Despite what Thompson calls some early “chaotic” efforts, The New Yorker has settled into a more comfortable, sustainable video creation process. The video team communicates constantly with not only the magazine’s digital team (which it is a part of) but also its magazine team. The print side of the New Yorker regularly sends around a list of upcoming pieces, which the video team monitors for stories that would benefit from a visual element. The video team also reads manuscript of stories before they’re published, looking for candidates.

Often, these video ideas “can be sparked from a single sentence, or a question that’s not explored in the writing,” said Spangler. “That gives us the freedom to take another pass on the idea and offer something that adds value to the entire package.” Jane Kramer’s October 2015 profile of feminist activist Gloria Steinem, for example, was joined by a four-minute video about why she does’t drive and prefers to be a passenger during car rides.

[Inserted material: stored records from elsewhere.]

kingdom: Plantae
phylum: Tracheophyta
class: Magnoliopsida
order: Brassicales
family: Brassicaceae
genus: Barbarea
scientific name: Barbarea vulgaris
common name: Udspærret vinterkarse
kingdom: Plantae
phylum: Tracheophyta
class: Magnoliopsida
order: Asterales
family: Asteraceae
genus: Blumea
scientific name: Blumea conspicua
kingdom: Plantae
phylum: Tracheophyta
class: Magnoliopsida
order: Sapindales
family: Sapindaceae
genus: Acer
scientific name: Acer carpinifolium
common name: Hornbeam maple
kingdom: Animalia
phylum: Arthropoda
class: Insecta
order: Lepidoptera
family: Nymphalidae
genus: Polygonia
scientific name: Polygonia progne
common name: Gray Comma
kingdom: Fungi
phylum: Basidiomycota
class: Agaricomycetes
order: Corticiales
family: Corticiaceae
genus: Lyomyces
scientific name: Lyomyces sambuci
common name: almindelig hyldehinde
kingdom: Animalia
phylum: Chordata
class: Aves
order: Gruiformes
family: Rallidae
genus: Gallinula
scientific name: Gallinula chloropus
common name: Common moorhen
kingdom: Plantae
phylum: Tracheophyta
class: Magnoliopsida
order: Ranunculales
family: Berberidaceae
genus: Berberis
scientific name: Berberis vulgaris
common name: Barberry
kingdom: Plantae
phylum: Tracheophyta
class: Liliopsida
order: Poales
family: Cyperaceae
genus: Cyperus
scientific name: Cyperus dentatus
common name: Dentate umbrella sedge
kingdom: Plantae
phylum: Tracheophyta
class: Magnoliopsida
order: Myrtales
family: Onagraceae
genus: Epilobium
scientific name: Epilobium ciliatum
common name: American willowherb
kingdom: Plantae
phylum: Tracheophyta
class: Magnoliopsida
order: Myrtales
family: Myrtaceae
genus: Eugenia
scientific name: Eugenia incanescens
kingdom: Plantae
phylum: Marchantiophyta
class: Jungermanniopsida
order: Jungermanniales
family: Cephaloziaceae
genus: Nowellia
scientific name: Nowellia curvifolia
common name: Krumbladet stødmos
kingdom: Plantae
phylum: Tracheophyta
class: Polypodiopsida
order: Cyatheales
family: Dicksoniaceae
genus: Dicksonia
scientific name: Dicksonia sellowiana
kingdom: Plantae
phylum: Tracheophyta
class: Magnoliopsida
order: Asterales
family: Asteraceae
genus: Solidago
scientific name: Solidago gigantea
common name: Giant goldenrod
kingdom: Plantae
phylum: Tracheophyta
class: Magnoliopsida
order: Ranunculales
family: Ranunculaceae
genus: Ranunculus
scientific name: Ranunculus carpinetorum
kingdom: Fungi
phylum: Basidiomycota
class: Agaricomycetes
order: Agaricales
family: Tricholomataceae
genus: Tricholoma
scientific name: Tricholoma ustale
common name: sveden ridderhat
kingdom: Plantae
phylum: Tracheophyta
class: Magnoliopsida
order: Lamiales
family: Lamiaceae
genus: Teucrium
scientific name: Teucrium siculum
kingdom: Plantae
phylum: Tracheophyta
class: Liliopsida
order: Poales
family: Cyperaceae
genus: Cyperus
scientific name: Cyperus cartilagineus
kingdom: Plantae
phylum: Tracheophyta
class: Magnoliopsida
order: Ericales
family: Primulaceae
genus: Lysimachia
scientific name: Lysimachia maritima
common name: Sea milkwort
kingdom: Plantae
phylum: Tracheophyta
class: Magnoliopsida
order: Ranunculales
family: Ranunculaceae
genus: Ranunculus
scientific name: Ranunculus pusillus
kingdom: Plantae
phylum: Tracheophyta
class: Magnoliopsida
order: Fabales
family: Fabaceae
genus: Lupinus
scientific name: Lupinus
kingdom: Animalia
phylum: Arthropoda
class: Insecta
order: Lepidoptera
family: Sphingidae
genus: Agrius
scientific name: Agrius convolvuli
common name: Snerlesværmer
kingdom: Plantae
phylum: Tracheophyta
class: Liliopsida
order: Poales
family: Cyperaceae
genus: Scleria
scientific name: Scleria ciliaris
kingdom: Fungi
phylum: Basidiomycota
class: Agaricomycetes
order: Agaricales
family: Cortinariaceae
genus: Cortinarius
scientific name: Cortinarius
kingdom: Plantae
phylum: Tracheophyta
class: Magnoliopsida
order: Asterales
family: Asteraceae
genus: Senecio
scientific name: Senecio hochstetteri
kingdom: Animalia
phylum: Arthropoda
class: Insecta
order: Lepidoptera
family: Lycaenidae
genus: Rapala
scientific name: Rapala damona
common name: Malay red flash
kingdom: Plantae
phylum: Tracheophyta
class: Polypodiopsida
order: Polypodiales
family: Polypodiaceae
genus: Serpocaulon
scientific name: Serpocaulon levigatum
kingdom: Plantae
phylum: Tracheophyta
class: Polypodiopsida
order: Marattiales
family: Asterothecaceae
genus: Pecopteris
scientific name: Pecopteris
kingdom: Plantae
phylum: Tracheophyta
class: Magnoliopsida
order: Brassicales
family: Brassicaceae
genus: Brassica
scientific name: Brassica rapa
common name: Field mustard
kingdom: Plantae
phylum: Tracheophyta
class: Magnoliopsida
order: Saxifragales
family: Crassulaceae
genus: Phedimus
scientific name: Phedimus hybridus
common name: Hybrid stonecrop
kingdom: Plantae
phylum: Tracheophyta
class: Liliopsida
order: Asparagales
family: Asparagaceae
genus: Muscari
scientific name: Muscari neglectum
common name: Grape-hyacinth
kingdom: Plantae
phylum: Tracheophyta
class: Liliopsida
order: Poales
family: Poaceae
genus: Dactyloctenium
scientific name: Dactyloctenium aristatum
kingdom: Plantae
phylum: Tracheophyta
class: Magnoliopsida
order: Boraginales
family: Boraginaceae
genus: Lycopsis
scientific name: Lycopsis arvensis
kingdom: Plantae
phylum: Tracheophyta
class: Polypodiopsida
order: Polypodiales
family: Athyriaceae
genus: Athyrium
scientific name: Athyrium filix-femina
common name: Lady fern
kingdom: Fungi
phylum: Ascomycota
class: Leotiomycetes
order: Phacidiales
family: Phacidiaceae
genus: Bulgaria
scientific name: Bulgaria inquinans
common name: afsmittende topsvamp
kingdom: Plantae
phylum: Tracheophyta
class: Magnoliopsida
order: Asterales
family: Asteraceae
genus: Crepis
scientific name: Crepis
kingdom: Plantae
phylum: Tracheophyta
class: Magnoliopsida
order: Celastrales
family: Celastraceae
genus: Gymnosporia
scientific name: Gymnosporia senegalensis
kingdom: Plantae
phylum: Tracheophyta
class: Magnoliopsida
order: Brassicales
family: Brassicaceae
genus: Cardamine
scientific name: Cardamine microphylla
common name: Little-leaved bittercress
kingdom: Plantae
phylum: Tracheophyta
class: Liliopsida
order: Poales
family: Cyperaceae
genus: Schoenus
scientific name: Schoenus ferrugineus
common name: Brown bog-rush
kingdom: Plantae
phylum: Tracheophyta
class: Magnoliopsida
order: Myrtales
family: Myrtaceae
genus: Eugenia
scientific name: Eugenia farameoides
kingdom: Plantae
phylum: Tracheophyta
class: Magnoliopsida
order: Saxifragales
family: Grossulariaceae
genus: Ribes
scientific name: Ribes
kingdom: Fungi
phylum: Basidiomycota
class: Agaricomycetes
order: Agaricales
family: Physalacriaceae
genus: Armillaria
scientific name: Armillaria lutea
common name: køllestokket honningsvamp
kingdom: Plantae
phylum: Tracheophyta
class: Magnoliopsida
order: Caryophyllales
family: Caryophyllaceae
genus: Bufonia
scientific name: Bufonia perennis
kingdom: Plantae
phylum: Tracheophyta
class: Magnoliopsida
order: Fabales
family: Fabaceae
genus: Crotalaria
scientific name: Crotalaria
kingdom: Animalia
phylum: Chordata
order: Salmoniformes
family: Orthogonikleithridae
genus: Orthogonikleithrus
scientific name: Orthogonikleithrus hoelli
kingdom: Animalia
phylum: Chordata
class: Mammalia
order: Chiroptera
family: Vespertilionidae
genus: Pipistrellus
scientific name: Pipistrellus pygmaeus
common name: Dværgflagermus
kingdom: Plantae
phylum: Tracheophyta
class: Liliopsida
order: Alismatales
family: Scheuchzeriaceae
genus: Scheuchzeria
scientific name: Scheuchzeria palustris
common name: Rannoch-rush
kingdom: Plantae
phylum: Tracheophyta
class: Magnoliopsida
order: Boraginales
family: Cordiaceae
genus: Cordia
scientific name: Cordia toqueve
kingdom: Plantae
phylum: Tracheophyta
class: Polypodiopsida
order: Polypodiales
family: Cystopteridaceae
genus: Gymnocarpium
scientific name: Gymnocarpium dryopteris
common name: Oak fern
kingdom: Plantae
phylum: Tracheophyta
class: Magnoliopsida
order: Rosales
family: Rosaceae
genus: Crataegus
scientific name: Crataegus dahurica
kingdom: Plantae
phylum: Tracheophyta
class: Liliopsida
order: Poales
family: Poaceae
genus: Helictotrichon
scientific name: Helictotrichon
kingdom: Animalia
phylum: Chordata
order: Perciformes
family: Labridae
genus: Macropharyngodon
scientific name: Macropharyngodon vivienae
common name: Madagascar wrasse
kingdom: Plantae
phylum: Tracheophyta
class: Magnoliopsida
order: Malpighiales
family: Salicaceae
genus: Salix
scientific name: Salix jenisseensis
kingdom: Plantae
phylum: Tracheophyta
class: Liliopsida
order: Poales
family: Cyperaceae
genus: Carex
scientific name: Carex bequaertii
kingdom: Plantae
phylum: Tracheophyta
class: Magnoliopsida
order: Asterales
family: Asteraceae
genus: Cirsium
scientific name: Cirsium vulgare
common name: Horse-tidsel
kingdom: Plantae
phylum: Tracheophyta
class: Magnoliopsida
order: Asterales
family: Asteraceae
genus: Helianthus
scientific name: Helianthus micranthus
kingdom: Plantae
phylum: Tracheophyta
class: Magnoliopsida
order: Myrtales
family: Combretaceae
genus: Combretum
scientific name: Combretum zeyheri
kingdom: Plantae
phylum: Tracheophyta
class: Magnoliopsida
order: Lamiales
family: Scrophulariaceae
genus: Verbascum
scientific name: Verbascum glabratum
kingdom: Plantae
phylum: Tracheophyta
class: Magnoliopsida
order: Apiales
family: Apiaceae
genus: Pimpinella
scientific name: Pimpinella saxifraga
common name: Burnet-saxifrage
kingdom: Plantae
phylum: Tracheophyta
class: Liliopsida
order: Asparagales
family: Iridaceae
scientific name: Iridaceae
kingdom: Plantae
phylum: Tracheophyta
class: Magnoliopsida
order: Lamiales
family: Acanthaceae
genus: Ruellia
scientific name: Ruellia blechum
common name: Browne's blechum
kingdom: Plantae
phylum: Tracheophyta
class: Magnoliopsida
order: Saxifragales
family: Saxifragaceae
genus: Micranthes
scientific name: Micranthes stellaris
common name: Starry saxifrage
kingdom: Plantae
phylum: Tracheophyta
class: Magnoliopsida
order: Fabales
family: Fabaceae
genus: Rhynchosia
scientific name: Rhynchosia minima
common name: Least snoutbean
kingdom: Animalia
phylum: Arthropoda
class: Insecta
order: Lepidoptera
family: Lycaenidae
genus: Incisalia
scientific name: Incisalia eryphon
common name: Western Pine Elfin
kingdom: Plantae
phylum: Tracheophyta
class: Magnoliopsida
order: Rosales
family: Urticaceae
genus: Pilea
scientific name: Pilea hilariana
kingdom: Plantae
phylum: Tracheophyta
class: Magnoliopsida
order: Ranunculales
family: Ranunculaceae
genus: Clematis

The topic and form of these videos vary from story to story, but one of the big driving forces throughout all of them is that they remain complementary or even supplementary to the original story — but never redundant.

“You never want to do a video that’s the same thing as the print story,” said Thompson. “The last thing you want is for someone who both read the story and watch the video to feel like they’ve wasted their time.”

POSTED     Sept. 6, 2016, 12:25 p.m.